By Dikran Abrahamian BA, MD October 9, 2007
In less than one day the House Foreign Affairs committee in USA will be deliberating on the bill recognizing the Armenian Genocide as the first Genocide of the 20th century. Following this process and provided it meets the approval of the majority of the members of the committee the bill will be forwarded to the House for a vote.
In years past the House twice recognized the Genocide of the Armenians. The sky did not fall down. Today that’s not the way it is perceived by some quarters in USA. They invoke the specter of compromising US security and its interests in the Middle East, losing a major ally which is considered a buffer zone between the West and an untrustworthy area south and east of Turkey, and setting in motion unpredictable catastrophic consequences. Negative qualifiers and hyperboles abound in this unparalleled charade of quasi-arguments depicting a day of doom and gloom, an Armageddon if the Genocide were to be recognized.
To defeat the bill, the Government of Turkey, spending millions of dollars, has recruited lobbyists who callously have become subservient to the interests of a foreign state, counting dollars rather than listening to their conscience. Joining the chorus is a host of former and present Secretaries of State. A despicable act and an unbecoming behaviour characterize their stance when they declare that the process of improving relations between Turkey and Armenia could be jeopardized if the bill is passed. The harsh fact is that there is no such course of action in place and it is a fabrication concocted at the highest level to misinform the public, elected representatives and the international community.

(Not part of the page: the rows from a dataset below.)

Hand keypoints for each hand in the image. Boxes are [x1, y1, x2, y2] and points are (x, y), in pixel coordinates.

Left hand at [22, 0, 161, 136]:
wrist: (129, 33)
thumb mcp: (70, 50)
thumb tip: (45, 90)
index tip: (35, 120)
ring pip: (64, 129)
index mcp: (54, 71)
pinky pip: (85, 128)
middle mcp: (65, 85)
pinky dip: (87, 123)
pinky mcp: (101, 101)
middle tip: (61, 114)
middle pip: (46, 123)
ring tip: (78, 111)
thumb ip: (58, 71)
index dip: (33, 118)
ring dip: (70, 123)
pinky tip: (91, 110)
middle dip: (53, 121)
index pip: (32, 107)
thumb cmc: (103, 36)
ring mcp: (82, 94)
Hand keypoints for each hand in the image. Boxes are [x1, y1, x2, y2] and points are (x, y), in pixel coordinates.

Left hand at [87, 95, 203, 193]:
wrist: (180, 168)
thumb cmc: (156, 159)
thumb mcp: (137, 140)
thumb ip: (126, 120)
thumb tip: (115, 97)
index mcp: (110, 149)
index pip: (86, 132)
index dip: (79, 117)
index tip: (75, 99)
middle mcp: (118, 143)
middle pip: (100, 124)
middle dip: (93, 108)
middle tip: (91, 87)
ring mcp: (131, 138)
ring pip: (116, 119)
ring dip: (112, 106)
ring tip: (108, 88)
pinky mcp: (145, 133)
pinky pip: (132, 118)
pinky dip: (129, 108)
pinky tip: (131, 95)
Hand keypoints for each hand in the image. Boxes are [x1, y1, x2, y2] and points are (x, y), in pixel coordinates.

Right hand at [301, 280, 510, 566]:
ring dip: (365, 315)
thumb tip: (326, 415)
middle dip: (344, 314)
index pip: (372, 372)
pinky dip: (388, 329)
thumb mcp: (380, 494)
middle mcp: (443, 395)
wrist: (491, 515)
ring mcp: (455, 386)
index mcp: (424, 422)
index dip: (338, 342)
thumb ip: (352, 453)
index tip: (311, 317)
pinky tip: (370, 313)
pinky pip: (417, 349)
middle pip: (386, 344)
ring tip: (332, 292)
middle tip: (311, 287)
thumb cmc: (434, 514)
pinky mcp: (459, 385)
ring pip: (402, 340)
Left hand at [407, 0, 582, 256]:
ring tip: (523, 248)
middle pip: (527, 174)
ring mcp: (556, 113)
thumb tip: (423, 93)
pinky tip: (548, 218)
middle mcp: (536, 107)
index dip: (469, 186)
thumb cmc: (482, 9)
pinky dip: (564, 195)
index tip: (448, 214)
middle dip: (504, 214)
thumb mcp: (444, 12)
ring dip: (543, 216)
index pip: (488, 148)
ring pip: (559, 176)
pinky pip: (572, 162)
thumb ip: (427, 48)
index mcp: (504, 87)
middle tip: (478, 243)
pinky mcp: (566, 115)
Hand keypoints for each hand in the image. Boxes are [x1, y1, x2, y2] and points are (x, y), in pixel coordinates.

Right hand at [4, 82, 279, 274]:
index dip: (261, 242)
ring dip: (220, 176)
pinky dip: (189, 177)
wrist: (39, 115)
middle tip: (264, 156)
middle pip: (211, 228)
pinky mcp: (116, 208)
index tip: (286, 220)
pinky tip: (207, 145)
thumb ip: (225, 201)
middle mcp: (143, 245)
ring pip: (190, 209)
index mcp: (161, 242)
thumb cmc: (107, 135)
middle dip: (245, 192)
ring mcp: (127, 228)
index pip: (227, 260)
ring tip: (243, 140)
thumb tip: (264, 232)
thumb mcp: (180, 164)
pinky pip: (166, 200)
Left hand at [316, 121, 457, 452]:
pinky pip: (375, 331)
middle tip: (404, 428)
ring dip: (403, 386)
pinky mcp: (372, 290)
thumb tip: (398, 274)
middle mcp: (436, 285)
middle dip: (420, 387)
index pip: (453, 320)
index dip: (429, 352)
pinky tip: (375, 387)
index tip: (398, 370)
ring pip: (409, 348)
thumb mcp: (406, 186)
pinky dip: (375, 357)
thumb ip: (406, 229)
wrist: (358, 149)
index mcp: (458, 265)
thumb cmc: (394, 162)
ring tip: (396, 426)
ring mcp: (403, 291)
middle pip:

The state of Israel, understandably almost always in a paranoid mindset, fixated on geopolitical concerns, has involved itself in this abhorrent flow of events. Despite the outcry of a sizeable portion of Jewry in USA and Europe calling upon Israel to take a moral stand, it seems it has dishonoured its own history by trying to prevent the passage of the bill through its own diplomatic channels. A state that should feel and understand the suffering of survivors of Genocide has equated itself with deniers of the Holocaust.
Against this background it has been an uphill battle of Herculean proportions for the Armenian community and its friends in USA to bring the matter to this stage. Counting a little over one million people comprised primarily of third and fourth generation survivors, with very few representatives of second generation and a handful of actual survivors, patiently but persistently, through educating the public, it has successfully managed to bring the matter to a vote. To praise all members of various organisations that have devoted their time, energy, money, life to a cause of recognition of a traumatic memory is an under evaluation. There should be a word in the lexicon beyond and loftier than praise.
May be above all it’s the average Joe who is worthy of commendations. Out of a sense of duty, respect to martyrs, blood and land, responding to an inaudible yet forceful call from the past, and without necessarily being instructed what to do, s/he wrote letters to editors, called representatives, implored the Commander-in-chief, “I urge you, Mr. President, to take action and declare officially, in public, that Armenians do deserve to ask for justice..”
Whether Justice will be done remains to be seen.